--- PAGE TEXT ---

Elements may be required or optional, and in some cases, repeatable. Within a term, for example, a description and caption may be defined. Multiple language definitions can be used inside a description, by using a langstring element, where the description is paired with the language to be used. Additional elements within a term include media descriptors, which are one or more media files to supplement a term’s description; and metadata, which is used to describe the vocabulary further.

The relationship container defines a relationship between terms by identifying the two terms and the specifying type or relationship, such as a term being broader or narrower than another. The term used to specify the type of relationship may conform to the ISO standards for thesauri.

Vocabulary identifiers are unique, persistent URIs, whereas term or relationship identifiers are locally unique strings. VDEX also allows for a default language and vocabulary name to be given, and for whether the ordering of terms within the vocabulary is significant (order significance) to be specified.

A profile type is specified to describe the type of vocabulary being expressed; different features of the VDEX model are permitted depending on the profile type, providing a common grammar for several classes of vocabulary. For example, it is possible, in some profile types, for terms to be contained within one another and be nested, which is suited to the expression of hierarchical vocabularies. Five profile types exist: lax, thesaurus, hierarchicalTokenTerms, ‘glossaryOrDictionary’ and flatTokenTerms. The lax profile is the least restrictive and offers the full VDEX model, whereas the flatTokenTerms profile is the most restrictive and lightweight.

VDEX also offers some scope for complex vocabularies, assuming the existence of a well-defined application profile (for exchange interoperability). Some examples are:
- Faceted schemes – faceted vocabularies are possible with the definition of appropriate relationships
- Multi-lingual thesauri – metadata could be used within a relationship to achieve multilingual thesauri
- Polyhierarchical taxonomies – can be expressed using the source/target value pairs in the relationship.

---

## EXERCISE REQUIREMENTS
(A) List the profile types that the VDEX passage names.
(B) According to the VDEX passage, why do some profile types let terms be contained within one another? Answer in one to three sentences.
(C) Write the next part of the VDEX passage, picking up after its last sentence.

--- LISTED RECORDS ---

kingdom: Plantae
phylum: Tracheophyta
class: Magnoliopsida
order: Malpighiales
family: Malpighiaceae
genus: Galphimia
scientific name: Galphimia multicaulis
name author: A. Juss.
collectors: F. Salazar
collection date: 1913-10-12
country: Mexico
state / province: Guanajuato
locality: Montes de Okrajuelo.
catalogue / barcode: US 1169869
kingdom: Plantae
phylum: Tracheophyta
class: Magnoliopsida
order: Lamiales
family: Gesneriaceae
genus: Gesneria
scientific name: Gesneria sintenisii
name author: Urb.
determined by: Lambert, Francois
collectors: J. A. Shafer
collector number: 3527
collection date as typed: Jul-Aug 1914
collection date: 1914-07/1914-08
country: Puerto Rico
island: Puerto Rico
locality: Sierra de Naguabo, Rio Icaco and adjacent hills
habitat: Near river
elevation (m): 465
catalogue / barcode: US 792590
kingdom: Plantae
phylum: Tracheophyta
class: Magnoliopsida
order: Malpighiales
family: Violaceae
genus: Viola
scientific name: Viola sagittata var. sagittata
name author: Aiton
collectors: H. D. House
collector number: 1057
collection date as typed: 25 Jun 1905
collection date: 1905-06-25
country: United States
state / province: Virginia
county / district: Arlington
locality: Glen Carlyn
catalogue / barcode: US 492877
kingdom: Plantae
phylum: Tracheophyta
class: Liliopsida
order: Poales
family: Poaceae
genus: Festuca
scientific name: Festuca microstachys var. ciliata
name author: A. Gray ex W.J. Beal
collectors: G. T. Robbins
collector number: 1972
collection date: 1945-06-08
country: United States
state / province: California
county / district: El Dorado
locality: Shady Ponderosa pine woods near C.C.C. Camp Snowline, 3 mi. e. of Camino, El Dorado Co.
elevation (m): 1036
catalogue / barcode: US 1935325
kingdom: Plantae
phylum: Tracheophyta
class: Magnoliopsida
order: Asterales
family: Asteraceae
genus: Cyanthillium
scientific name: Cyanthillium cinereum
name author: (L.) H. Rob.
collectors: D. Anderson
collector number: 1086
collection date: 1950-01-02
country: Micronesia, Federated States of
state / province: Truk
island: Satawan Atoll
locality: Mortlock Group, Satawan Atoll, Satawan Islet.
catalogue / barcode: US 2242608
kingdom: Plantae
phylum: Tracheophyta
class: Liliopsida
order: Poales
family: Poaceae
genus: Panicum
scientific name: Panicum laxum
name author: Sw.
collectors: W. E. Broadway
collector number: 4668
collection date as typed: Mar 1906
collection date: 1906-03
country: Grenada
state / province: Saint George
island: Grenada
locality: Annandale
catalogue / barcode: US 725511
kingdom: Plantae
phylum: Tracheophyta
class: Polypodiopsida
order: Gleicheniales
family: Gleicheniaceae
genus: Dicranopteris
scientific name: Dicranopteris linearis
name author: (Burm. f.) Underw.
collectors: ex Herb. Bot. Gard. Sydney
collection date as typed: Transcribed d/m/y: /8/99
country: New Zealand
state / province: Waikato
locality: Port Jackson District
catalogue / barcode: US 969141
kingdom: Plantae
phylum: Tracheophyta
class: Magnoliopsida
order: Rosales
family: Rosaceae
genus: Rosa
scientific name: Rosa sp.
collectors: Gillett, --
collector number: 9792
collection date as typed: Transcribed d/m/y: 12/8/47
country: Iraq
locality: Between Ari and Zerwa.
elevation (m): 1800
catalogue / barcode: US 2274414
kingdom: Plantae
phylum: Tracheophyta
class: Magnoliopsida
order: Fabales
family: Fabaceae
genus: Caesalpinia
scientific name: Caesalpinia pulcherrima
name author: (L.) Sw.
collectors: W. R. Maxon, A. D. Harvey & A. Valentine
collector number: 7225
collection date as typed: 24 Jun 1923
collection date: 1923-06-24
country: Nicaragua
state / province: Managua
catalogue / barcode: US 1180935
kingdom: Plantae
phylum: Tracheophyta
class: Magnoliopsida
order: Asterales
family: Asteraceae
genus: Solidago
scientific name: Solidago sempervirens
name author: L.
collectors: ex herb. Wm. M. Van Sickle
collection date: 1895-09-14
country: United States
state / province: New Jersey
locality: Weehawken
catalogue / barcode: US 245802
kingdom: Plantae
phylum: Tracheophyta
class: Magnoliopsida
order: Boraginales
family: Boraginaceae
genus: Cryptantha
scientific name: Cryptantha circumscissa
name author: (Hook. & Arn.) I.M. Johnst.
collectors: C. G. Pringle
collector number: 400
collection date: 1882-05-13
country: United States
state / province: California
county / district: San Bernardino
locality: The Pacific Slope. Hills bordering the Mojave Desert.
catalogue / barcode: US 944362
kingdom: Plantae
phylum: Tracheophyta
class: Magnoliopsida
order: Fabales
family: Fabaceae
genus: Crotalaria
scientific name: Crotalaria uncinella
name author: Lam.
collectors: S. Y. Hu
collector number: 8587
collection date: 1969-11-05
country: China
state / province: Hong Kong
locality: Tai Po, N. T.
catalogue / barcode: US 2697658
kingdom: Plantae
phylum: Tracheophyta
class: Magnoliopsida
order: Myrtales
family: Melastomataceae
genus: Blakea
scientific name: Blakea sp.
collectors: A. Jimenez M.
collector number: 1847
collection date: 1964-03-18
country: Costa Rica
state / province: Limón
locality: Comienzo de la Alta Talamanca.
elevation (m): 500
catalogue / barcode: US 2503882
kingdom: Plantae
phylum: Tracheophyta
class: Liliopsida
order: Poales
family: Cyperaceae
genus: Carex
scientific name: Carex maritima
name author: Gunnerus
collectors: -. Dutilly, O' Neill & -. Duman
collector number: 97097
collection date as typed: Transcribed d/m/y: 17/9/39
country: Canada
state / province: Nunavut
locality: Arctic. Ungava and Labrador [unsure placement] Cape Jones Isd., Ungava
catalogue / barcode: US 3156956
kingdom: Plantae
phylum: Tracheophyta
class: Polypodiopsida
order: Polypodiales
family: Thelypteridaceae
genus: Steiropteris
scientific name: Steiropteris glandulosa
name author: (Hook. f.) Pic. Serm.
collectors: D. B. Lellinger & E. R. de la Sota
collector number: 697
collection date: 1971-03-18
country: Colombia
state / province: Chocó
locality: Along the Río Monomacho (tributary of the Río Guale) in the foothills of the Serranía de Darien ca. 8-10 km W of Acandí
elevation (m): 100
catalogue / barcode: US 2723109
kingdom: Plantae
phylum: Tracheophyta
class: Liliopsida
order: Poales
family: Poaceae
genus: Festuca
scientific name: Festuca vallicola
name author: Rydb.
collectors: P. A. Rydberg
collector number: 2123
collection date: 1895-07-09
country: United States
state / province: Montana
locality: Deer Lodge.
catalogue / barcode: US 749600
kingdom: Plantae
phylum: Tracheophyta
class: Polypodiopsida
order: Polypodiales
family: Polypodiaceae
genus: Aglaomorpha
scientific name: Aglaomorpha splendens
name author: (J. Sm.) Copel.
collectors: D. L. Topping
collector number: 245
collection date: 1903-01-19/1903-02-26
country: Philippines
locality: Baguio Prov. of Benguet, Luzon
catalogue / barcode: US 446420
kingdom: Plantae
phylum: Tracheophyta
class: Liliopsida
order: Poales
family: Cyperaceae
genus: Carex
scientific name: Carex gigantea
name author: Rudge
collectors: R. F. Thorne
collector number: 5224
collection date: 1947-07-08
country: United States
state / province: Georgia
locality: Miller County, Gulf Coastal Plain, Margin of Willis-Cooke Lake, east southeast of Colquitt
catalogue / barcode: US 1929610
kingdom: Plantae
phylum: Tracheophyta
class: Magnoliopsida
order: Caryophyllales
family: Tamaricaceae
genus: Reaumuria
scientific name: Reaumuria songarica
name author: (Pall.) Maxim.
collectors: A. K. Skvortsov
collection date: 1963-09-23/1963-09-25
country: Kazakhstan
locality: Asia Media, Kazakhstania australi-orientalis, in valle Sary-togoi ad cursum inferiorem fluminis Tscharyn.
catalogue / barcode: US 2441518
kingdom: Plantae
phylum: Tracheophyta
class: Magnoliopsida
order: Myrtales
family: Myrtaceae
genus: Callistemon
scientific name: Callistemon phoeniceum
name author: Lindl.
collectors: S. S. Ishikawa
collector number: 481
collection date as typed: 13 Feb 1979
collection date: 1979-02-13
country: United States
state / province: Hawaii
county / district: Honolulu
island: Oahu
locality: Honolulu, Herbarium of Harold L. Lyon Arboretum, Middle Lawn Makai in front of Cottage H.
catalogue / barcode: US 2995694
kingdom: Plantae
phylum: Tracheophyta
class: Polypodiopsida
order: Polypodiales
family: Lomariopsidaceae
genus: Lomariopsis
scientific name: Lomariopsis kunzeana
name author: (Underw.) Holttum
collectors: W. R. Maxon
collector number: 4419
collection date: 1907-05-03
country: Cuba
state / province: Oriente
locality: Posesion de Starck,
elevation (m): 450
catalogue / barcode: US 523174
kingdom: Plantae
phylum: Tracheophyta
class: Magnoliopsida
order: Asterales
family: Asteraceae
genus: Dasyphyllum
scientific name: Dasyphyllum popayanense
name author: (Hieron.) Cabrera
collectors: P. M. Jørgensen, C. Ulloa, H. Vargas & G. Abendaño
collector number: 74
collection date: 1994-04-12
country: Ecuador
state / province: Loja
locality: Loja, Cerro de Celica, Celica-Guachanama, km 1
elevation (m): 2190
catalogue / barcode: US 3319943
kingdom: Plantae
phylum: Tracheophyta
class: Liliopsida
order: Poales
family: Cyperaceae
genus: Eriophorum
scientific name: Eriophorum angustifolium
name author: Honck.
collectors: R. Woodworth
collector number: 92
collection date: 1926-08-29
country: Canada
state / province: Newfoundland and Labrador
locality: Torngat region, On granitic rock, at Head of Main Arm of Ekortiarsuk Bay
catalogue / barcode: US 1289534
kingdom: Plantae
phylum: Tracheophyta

---

## ANSWERS BELOW
(A) lax, thesaurus, hierarchicalTokenTerms, glossaryOrDictionary, flatTokenTerms

(B) Some profile types allow terms to be nested inside one another because that arrangement is suited to expressing hierarchical vocabularies. This fits the general design, in which the features of the VDEX model that are permitted depend on the profile type.

(C)
Identifiers in VDEX data should be persistent, unique, resolvable, transportable and URI-compliant. Specifically, vocabulary identifiers should be unique URIs, whereas term and relationship identifiers should be locally unique strings.

== Implementations ==
- ALOHA Metadata Tagging Tool — Java-based software project that can read IMS VDEX files.
- IVIMEDS 1G v1.0 – from The International Virtual Medical School – includes VDEX instances in curriculum maps. Partners can create their own maps in VDEX format and use these to help students search the repository.
- Skills Profiling Web Service — project implemented and demonstrated use of a skills profiling web service using open standards in a medical context. IMS VDEX files were used in the representation of the SPWS hierarchy skills framework.
- Scottish Doctors — project used VDEX as a format for expressing curricular outcome systems.
- VDEX XSLT scripts — developed by The Higher Education Academy Centre for Philosophical and Religious Studies to convert VDEX to XHTML and PostgreSQL .
- VDEX Implementation Project — carried out by the Institute for Computer-Based Learning at Heriot–Watt University, with a primary objective of creating a tool for editing vocabularies in VDEX format. The project, which ended in January 2004, was based on the Public Draft (not the current Final Specification).
- VDEX Java Binding — implementation neutral Java interface for VDEX, as well as providing a default implementation of that interface, and XML marshalling functionality.
- imsvdex Python egg — API for VDEX XML-files. It is free software written in Python.
- ATVocabularyManager — addon for Plone CMS uses VDEX as a possible format to define vocabularies.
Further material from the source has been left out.